Hayat pahalığının can yaktığı kktc’de; bankalar, büyük inşaat şirketleri, oteller, eğitim baronları; %200’e varan yatırım indirimlerinden , gümrük vergisi ve fon muafiyetinden , %25’lere dayanan amortisman indirimlerinden yararlanır; devlete ait arazi, arsa ve binaları komik bedellere kiralar ve en ucuz elektriği kumarhaneler satın alırken, net asgari ücret 2,279 TL gibi açlık sınırının biraz üzerinde trajikomik bir düzeyde ve kamu emekçileri ile emeklilerin hayat pahalılığı ödeneği 3 ay süreyle durduruldu.
Meclis Genel Kurulu kamu çalışanlarının hayat pahalılığı ödeneği hakkını düzenleyen uygulamanın 3 ay süreyle durdurulması için hükümetçe hazırlanan yasa gücünde kararnameleri görüşerek oy çokluğuyla onayladı. Buna göre hükümet Ekim, Kasım ve Aralık’ta hayat pahalılığını dondurdu. Kamu çalışanlarına ve emeklilere hayat pahalılığı ödeneği verilmeyecek.
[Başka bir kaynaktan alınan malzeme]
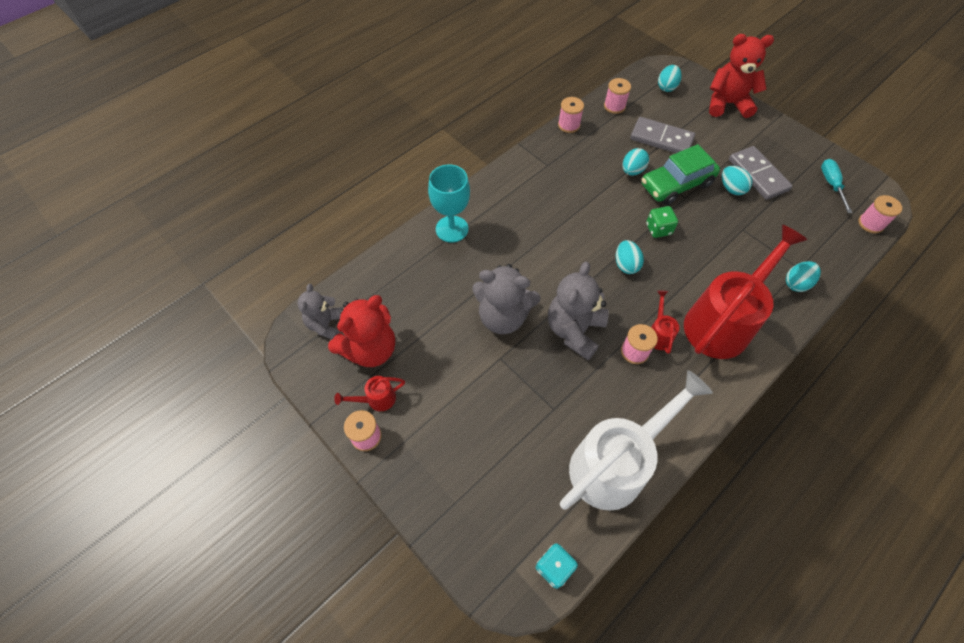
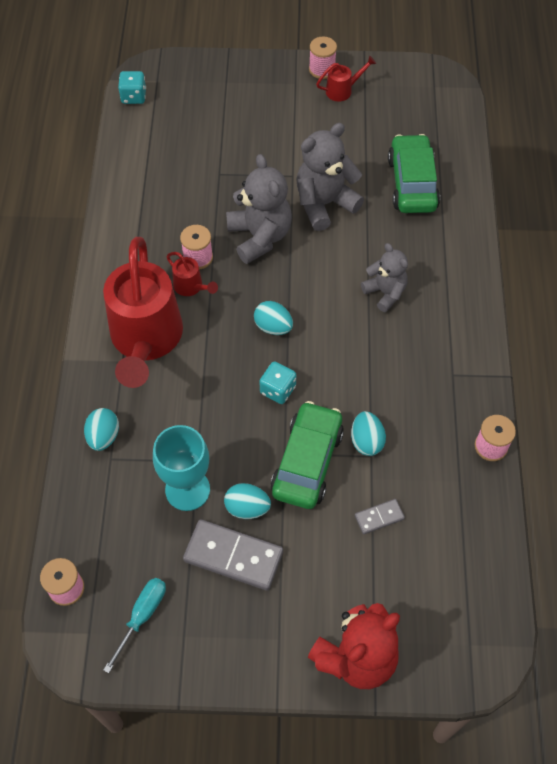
camera: 135 degrees right, 0 degrees up
(326, 325) = (438, 101): grey teddy bear -> grey teddy bear (385, 292)
(370, 349) = (388, 111): red teddy bear -> none
(376, 399) = (342, 90): red watering can -> red watering can turned 45 degrees clockwise
(428, 281) = (412, 183): none -> green car
(452, 229) = (451, 237): turquoise goblet -> turquoise goblet (187, 489)
(614, 106) = (476, 523): pink spool -> none
(615, 464) = (144, 173): white watering can -> none
(658, 229) = (278, 390): green dice -> turquoise dice
(661, 139) = (379, 517): grey domino -> grey domino, size x0.51
(666, 87) = (452, 618): turquoise egg -> none
(831, 184) = (142, 616): turquoise screwdriver -> turquoise screwdriver turned 105 degrees counterclockwise

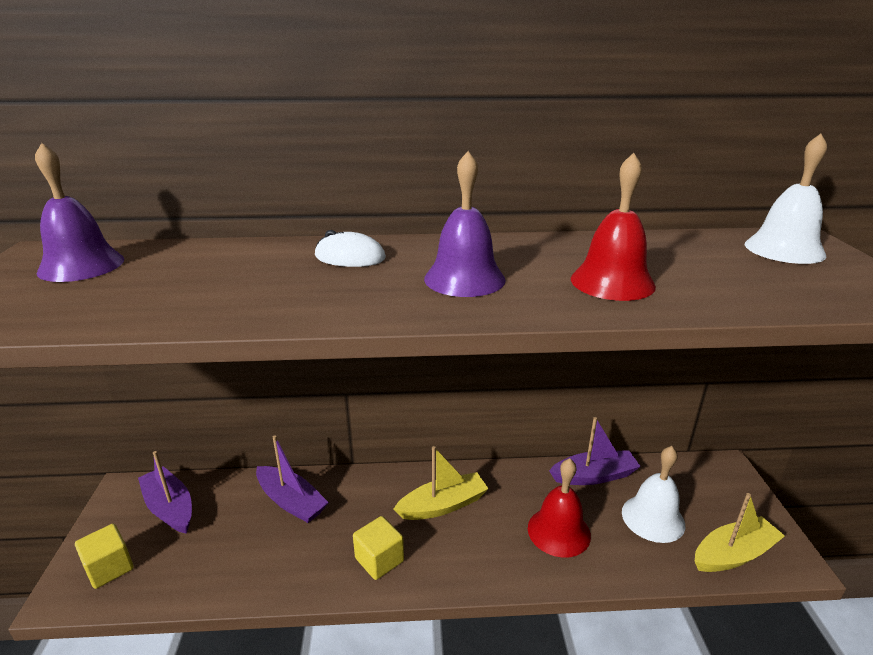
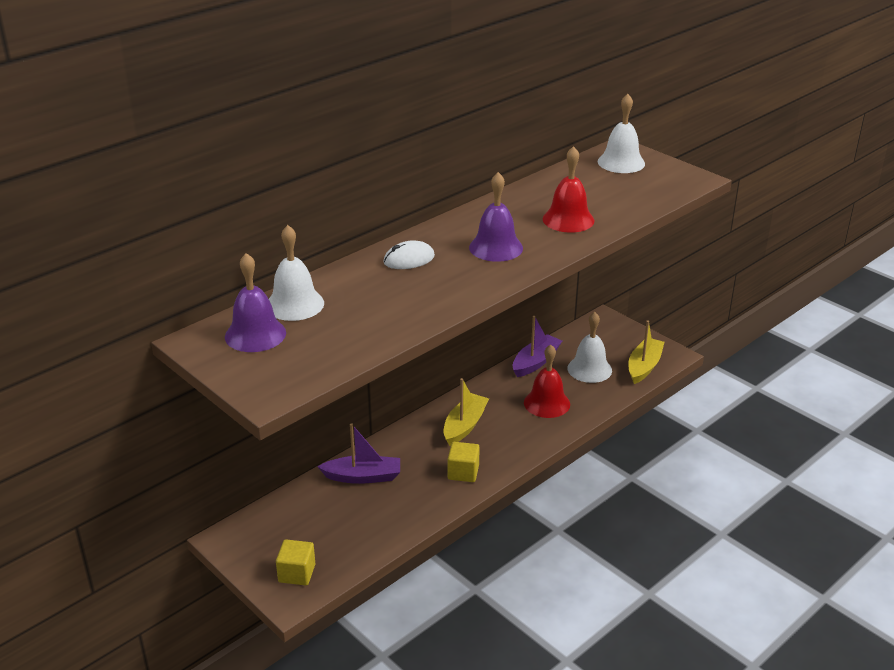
camera: 40 degrees left, 5 degrees up
(170, 255) = (294, 304): none -> white bell
(170, 508) = (280, 526): purple boat -> none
Asgari Ücret Önerisi Bakanın Masasında Duruyor
Bağımsızlık Yolu’nun Asgari Ücret Komisyonu’nda emekçilerin temsil edilmemesi sebebiyle yapmış olduğu, komisyonun lağvedilip asgari ücretin en düşük kamu çalışanı maaşına eşitlenmesi önerisi ise hala Çalışma ve Sosyal Güvenlik Bakanı Zeki Çeler’in masasında bekliyor.
Erhürman, Sermaye’ye Dokunmayı Mucizevi Diye Niteledi
CTP Başkanı ve Başbakan Tufan Erhürman konuyla ilgili yaptığı açıklamada “Mucizevi öngörüleri olanlar varsa onların görüşleriyle hareket etmeye hazırız” diyerek, emekçilere değil sermayeye bedel ödetmenin kendilerine göre mucize olduğunun altını çizerek partisi ve hükümetinin politik tercihini sermayeden yana kullandığını bir kez daha kanıtlamış oldu.
“Ultra Zenginler İçin Acı Reçete”den Faydalanılmadı
Bağımsızlık Yolu yaşanan ekonomik krizin faturasını emekçilerin değil sermayenin ödemesi gerektiğini vurgulayan 20 maddelik “Ultra Zenginler İçin Acı Reçete” önlemler paketini birkaç ay önce kamuoyuna sunmuştu. Bu önerilerin uygulanması halinde ise krizin bedeli halka değil bunca yıldır tüm imtiyazlardan faydalanan sermayeye ödetilmiş olacak ve halk biraz da olsa nefes almış olacaktı.